Honeybee Robotics has received four Nasa Small Business Innovation Research (SBIR) Phase I awards and two Nasa Small Business Technology Transfer (STTR) Phase I award to develop new spacecraft systems and enabling technologies.

The awards will allow Honeybee to analyze concepts for advanced future planetary exploration, sampling, in-situ resource utilization, and on-orbit operations. 

The Slush: Europa Hybrid Deep Drill project will initiate development of a novel drilling system designed to penetrate the icy shell on Europa and other planetary bodies.

This system overcomes the problems that can affect melt probes and electro-mechanical drills as they attempt to reach deep into a frozen planetary surface.

Melt probes using a hot point to melt through ice and penetrate downward are mechanically simple but require significantly more power than likely available to a planetary probe, and can be stopped by rocks or other non-ice materials.

An electro-mechanical drill is an order of magnitude more energy efficient than a melt probe but needs to remove cuttings and can also freeze in-place if it encounters any liquid water.

Slush is a hybrid approach that takes the best of both worlds, with a hot-point electro-mechanical drill that cuts through ice using rotary-percussive action, and melts chips with its hot bit to form slush that is transferred up the hole where it refreezes behind the drill.

An added benefit of Slush is that science instruments can draw liquid directly from the outside for analysis.

The Europa Drum Sampler (EDuS) project will begin development of a robust and effective sample acquisition system for the Europa lander.

The sampler is based on a terrestrial roadheader design and includes a mechanism that generates percussive vibrations during rotary excavation to reduce cutting forces and aid in sample delivery.

All components will be designed to withstand Dry Heat Microbial Reduction as well as Planetary Protection requirements.

The High Temperature Stirling Cooler project will begin development of a miniature Stirling cooler, suitable for integration with a sensor package at the end of an effector or robot arm, which is capable of keeping conventional electronics cool outside of the spacecraft body in the high temperature Venus environment.

While mechanisms, motors, and some electronics have been designed for use in high temperature/high pressure environments such as the surface of Venus (460°C, 93 bar), certain types of critical electronic and sensing technologies are inherently temperature sensitive.

This cooler will vastly expand the list of technologies which can be deployed on the surface of Venus, and correspondingly advance the types of science that can be performed.

The Universal Docking Interface project will initiate the creation of a universal electromechanical engagement interface for free-flying robots, enhancing their abilities for intravehicular, extravehicular, and planetary surface operations.

By providing a common electromechanical interface, the UDI will enhance capabilities to mount and manipulate tools, sensors, payloads; dock for power and data transfer; perch for short- or long-term storage; and create new modular structures in support of commercial operations and human spaceflight.

The Planetary Lego STTR project, conducted with the Pacific International Space Center for Exploration Systems (PISCES), will study how to produce prototype building blocks made of simulated lunar and Martian soil to determine how landing pads, roads, habitats and shelters could be built using robotic systems.
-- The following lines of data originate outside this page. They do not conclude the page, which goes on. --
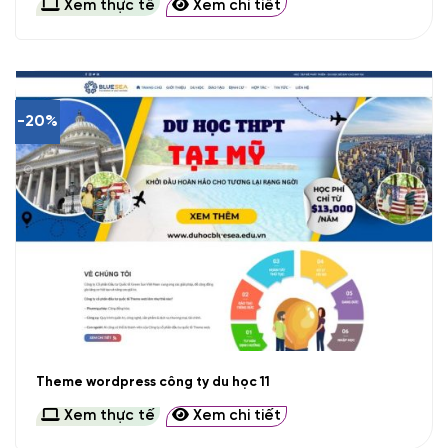
Xem thực tế
Xem chi tiết
-20%
Theme wordpress công ty du học 11
Xem thực tế
Xem chi tiết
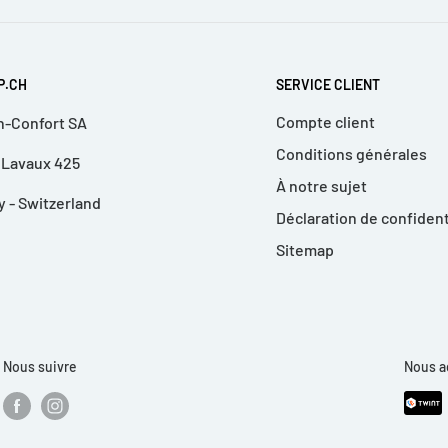
 aucun souci.
P.CH
SERVICE CLIENT
Compte client
n-Confort SA
Conditions générales
ilités pour orienter la chaleur du
 Lavaux 425
À notre sujet
y - Switzerland
Déclaration de confident
Sitemap
he du sol avec fonction extension
Nous suivre
Nous a
ositionnée de manière neutre ou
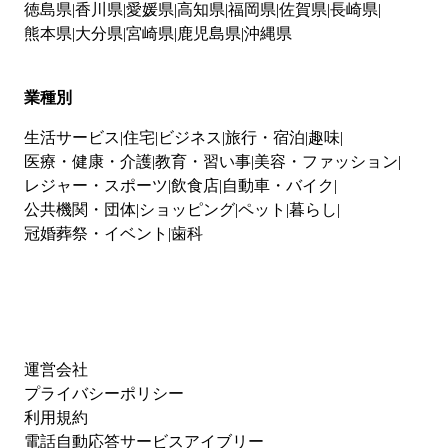
徳島県
香川県
愛媛県
高知県
福岡県
佐賀県
長崎県
熊本県
大分県
宮崎県
鹿児島県
沖縄県
業種別
生活サービス
住宅
ビジネス
旅行・宿泊
趣味
医療・健康・介護
教育・習い事
美容・ファッション
レジャー・スポーツ
飲食店
自動車・バイク
公共機関・団体
ショッピング
ペット
暮らし
冠婚葬祭・イベント
歯科
運営会社
プライバシーポリシー
利用規約
電話自動応答サービスアイブリー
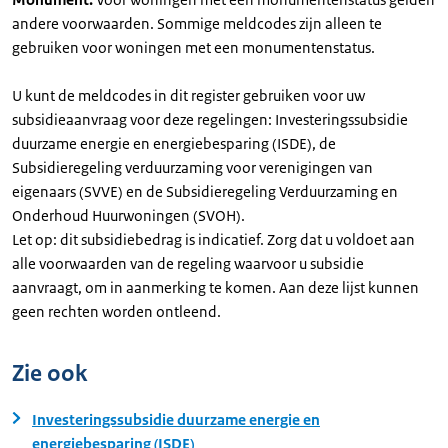
andere voorwaarden. Sommige meldcodes zijn alleen te
gebruiken voor woningen met een monumentenstatus.
U kunt de meldcodes in dit register gebruiken voor uw
subsidieaanvraag voor deze regelingen: Investeringssubsidie
duurzame energie en energiebesparing (ISDE), de
Subsidieregeling verduurzaming voor verenigingen van
eigenaars (SVVE) en de Subsidieregeling Verduurzaming en
Onderhoud Huurwoningen (SVOH).
Let op: dit subsidiebedrag is indicatief. Zorg dat u voldoet aan
alle voorwaarden van de regeling waarvoor u subsidie
aanvraagt, om in aanmerking te komen. Aan deze lijst kunnen
geen rechten worden ontleend.
Zie ook
Investeringssubsidie duurzame energie en
energiebesparing (ISDE)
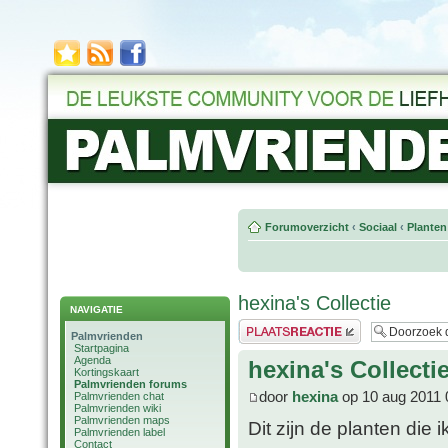
Forumoverzicht
‹
Sociaal
‹
Planten
hexina's Collectie
NAVIGATIE
Plaats een reactie
Palmvrienden
Startpagina
Agenda
hexina's Collecti
Kortingskaart
Palmvrienden forums
door
hexina
op 10 aug 2011 
Palmvrienden chat
Palmvrienden wiki
Palmvrienden maps
Dit zijn de planten die
Palmvrienden label
Contact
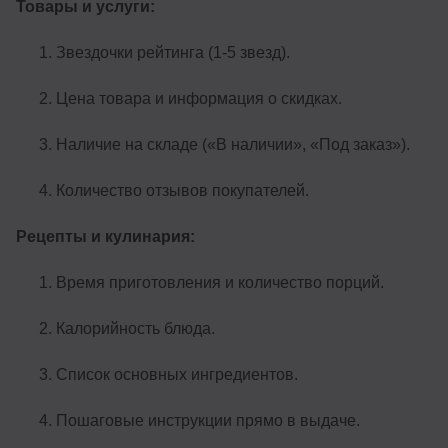
Товары и услуги:
Звездочки рейтинга (1-5 звезд).
Цена товара и информация о скидках.
Наличие на складе («В наличии», «Под заказ»).
Количество отзывов покупателей.
Рецепты и кулинария:
Время приготовления и количество порций.
Калорийность блюда.
Список основных ингредиентов.
Пошаговые инструкции прямо в выдаче.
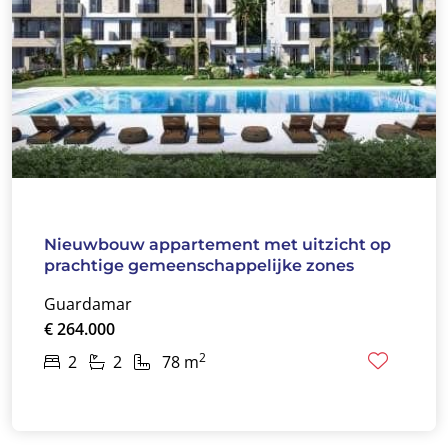
Nieuwbouw appartement met uitzicht op
prachtige gemeenschappelijke zones
Guardamar
€ 264.000
2
2
2
78 m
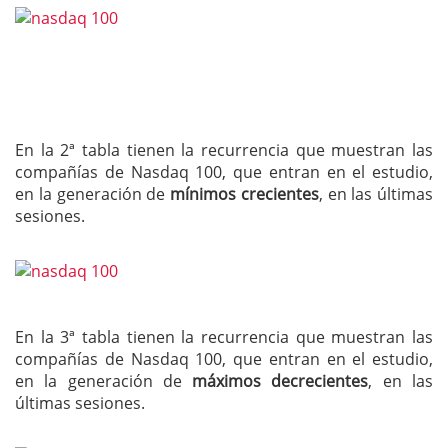
En la 2ª tabla tienen la recurrencia que muestran las
compañías de Nasdaq 100, que entran en el estudio,
en la generación de
mínimos crecientes
, en las últimas
sesiones.
En la 3ª tabla tienen la recurrencia que muestran las
compañías de Nasdaq 100, que entran en el estudio,
en la generación de
máximos decrecientes
, en las
últimas sesiones.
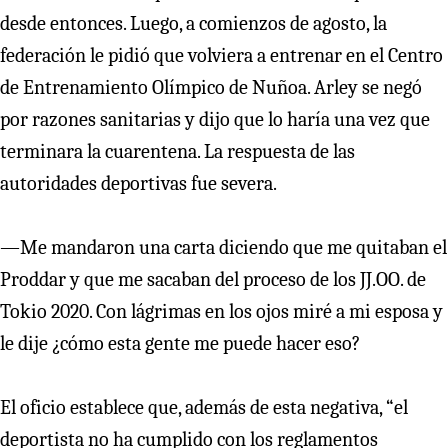
desde entonces. Luego, a comienzos de agosto, la
federación le pidió que volviera a entrenar en el Centro
de Entrenamiento Olímpico de Nuñoa. Arley se negó
por razones sanitarias y dijo que lo haría una vez que
terminara la cuarentena. La respuesta de las
autoridades deportivas fue severa.
—Me mandaron una carta diciendo que me quitaban el
Proddar y que me sacaban del proceso de los JJ.OO. de
Tokio 2020. Con lágrimas en los ojos miré a mi esposa y
le dije ¿cómo esta gente me puede hacer eso?
El oficio establece que, además de esta negativa, “el
deportista no ha cumplido con los reglamentos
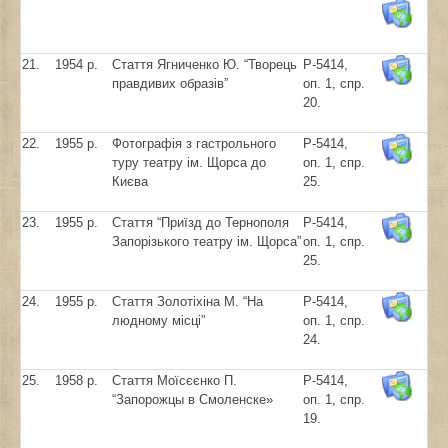
21.
1954 р.
Стаття Ягниченко Ю. “Творець
Р-5414,
правдивих образів”
оп. 1, спр.
20.
22.
1955 р.
Фотографія з гастрольного
Р-5414,
туру театру ім. Щорса до
оп. 1, спр.
Києва
25.
23.
1955 р.
Стаття “Приїзд до Тернополя
Р-5414,
Запорізького театру ім. Щорса”
оп. 1, спр.
25.
24.
1955 р.
Стаття Золотіхіна М. “На
Р-5414,
людному місці”
оп. 1, спр.
24.
25.
1958 р.
Стаття Моїсєєнко П.
Р-5414,
“Запорожцы в Смоленске»
оп. 1, спр.
19.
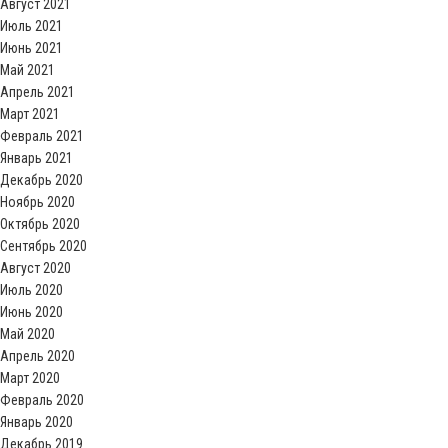
Август 2021
Июль 2021
Июнь 2021
Май 2021
Апрель 2021
Март 2021
Февраль 2021
Январь 2021
Декабрь 2020
Ноябрь 2020
Октябрь 2020
Сентябрь 2020
Август 2020
Июль 2020
Июнь 2020
Май 2020
Апрель 2020
Март 2020
Февраль 2020
Январь 2020
Декабрь 2019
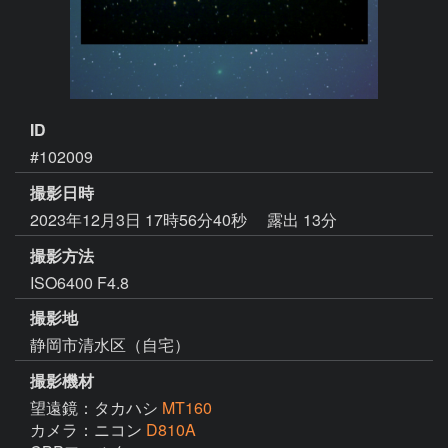
ID
#102009
撮影日時
2023年12月3日 17時56分40秒
露出 13分
撮影方法
ISO6400 F4.8
撮影地
静岡市清水区（自宅）
撮影機材
望遠鏡：タカハシ
MT160
カメラ：ニコン
D810A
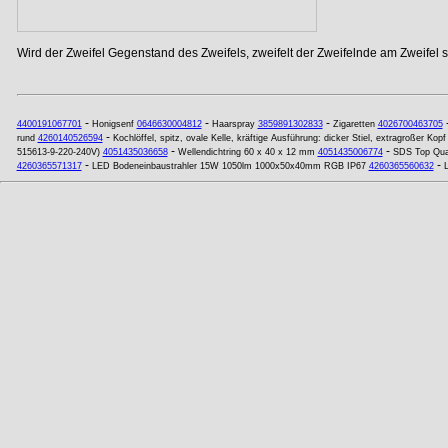
Wird der Zweifel Gegenstand des Zweifels, zweifelt der Zweifelnde am Zweifel se
-
-
-
4400191067701
Honigsenf
0646630004812
Haarspray
3859891302833
Zigaretten
4026700463705
-
rund
4260140526594
Kochlöffel, spitz, ovale Kelle, kräftige Ausführung: dicker Stiel, extragroßer Kopf
-
-
515613-9-220-240V)
4051435036658
Wellendichtring 60 x 40 x 12 mm
4051435006774
SDS Top Qua
-
-
4260365571317
LED Bodeneinbaustrahler 15W 1050lm 1000x50x40mm RGB IP67
4260365560632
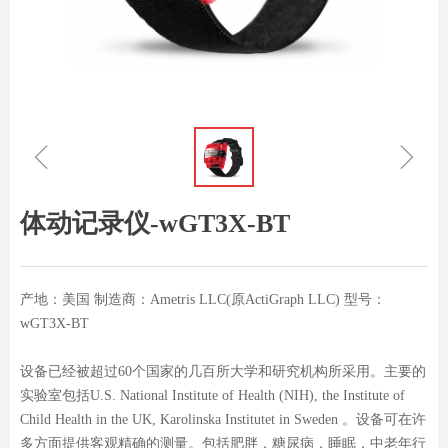
ꁆ
ꁇ
体动记录仪-wGT3X-BT
产地：美国 制造商：Ametris LLC(原ActiGraph LLC) 型号：
wGT3X-BT
设备已经被超过60个国家的几百所大学和研究机构所采用。主要的
实验室包括U.S. National Institute of Health (NIH), the Institute of
Child Health in the UK, Karolinska Institutet in Sweden 。设备可在许
多方面提供客观精确的测量。包括肥胖，糖尿病，睡眠，中老年行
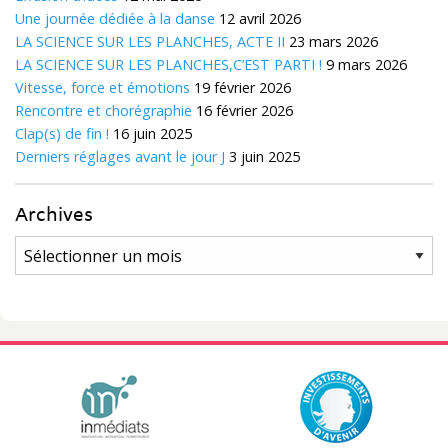
Une journée dédiée à la danse
12 avril 2026
LA SCIENCE SUR LES PLANCHES, ACTE II
23 mars 2026
LA SCIENCE SUR LES PLANCHES,C’EST PARTI !
9 mars 2026
Vitesse, force et émotions
19 février 2026
Rencontre et chorégraphie
16 février 2026
Clap(s) de fin !
16 juin 2025
Derniers réglages avant le jour J
3 juin 2025
Archives
Archives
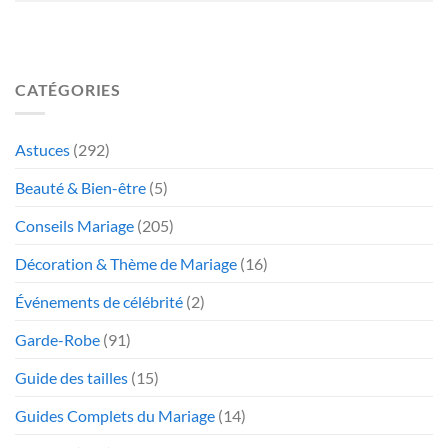
CATÉGORIES
Astuces
(292)
Beauté & Bien-être
(5)
Conseils Mariage
(205)
Décoration & Thème de Mariage
(16)
Événements de célébrité
(2)
Garde-Robe
(91)
Guide des tailles
(15)
Guides Complets du Mariage
(14)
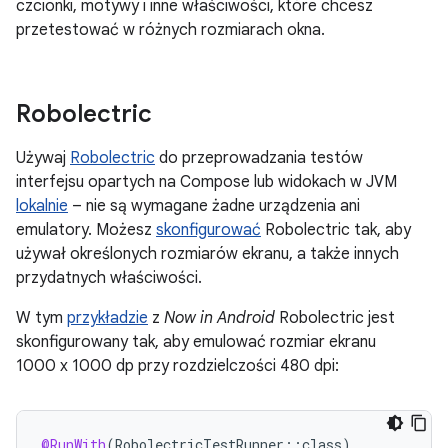
czcionki, motywy i inne właściwości, które chcesz
przetestować w różnych rozmiarach okna.
Robolectric
Używaj
Robolectric
do przeprowadzania testów
interfejsu opartych na Compose lub widokach w JVM
lokalnie
– nie są wymagane żadne urządzenia ani
emulatory. Możesz
skonfigurować
Robolectric tak, aby
używał określonych rozmiarów ekranu, a także innych
przydatnych właściwości.
W tym
przykładzie
z
Now in Android
Robolectric jest
skonfigurowany tak, aby emulować rozmiar ekranu
1000 x 1000 dp przy rozdzielczości 480 dpi:
@RunWith
(
RobolectricTestRunner
::
class
)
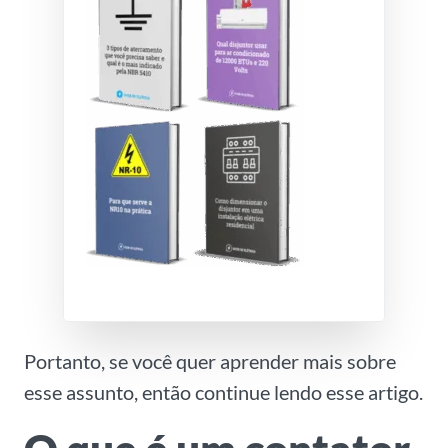
Portanto, se você quer aprender mais sobre
esse assunto, então continue lendo esse artigo.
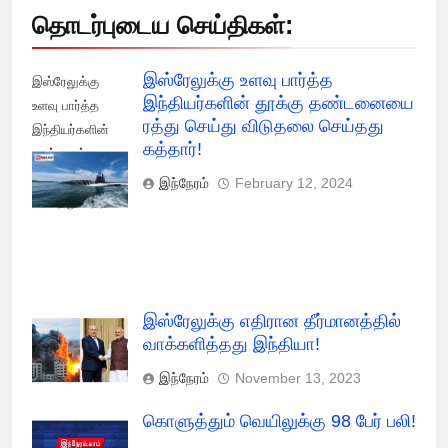
தொடர்புடைய செய்திகள்:
இஸ்ரேலுக்கு உளவு பார்த்த
இஸ்ரேலுக்கு
இந்தியர்களின் தூக்கு தண்டனையை
உளவு பார்த்த
ரத்து செய்து விடுதலை செய்தது
இந்தியர்களின்
கத்தார்!
தூக்கு ரத்து
செய்து விடுதலை
இந்நேரம்
February 12, 2024
செய்தது கத்தார்!
இஸ்ரேலுக்கு எதிரான தீர்மானத்தில்
வாக்களித்தது இந்தியா!
இந்நேரம்
November 13, 2023
கொளுத்தும் வெயிலுக்கு 98 பேர் பலி!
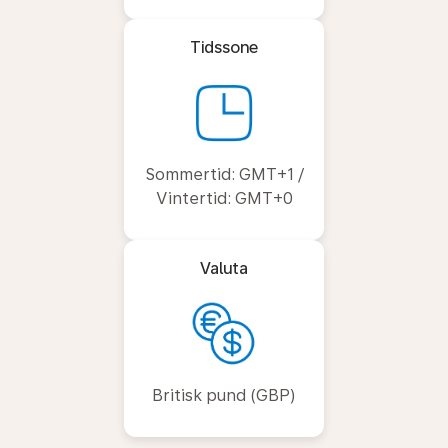
Tidssone
Sommertid: GMT+1 /
Vintertid: GMT+0
Valuta
Britisk pund (GBP)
By using in-situ resources as the main construction material, it will be possible to reduce the volume and mass of construction materials to be transported from Earth.

The Instrumented Bit for In-Situ Spectroscopy (IBISS) STTR project, conducted with the SETI Institute, will integrate a laser-induced breakdown spectroscopy (LIBS) probe with a drill bit to allow for the rapid evaluation of subsurface soil on other worlds.

This technology is designed to provide a rapid and unambiguous chemical/mineralogical characterization of subsurface materials.

Such a system has applications in a landed exploration mission to Venus, Moon, Mars, Europa, Titan, comets, and asteroids, and for sample return missions to the Moon, Mars, comets and asteroids.